Rising Chinese demand for grain is occurring at the same time that the world’s largest wheat producer is constraining supply. Russia imposed a $40 per tonne wheat export duty in December 2020 to reduce domestic food prices. As Russian food prices continue to rise, however, it plans to double that duty in March. As a result, international wheat prices are likely to rise.

Rising international food prices will benefit food-exporting countries, including Australia. Even though it has lost access to most of the Chinese food import market, Australian exporters have quickly identified new markets for most of its agricultural goods. Most of the Australian barley crop, for example, is now sold to Saudi Arabia, which is an established market for the grain. A new barley market has been established in Mexico, with 35,000 tonnes of malting barley exported from Western Australia in January 2021. The Russian wheat export duties will also push up prices for Black Sea grain in the Middle East and South-East Asia, markets in which Australian wheat exporters have historically performed well.

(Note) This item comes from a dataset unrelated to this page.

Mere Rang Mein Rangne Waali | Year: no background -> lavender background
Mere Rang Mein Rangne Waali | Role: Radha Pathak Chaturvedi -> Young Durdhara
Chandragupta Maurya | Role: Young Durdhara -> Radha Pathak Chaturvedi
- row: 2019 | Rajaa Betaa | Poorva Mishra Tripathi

Poorer, import-reliant countries will experience the greatest hardship from rising international food prices. Australia is in a position to benefit from higher international prices and re-establish itself in markets in which it has historically performed well. It is also possible that new market opportunities will open outside of traditional regions.

Any opinions or views expressed in this paper are those of the individual author, unless stated to be those of Future Directions International.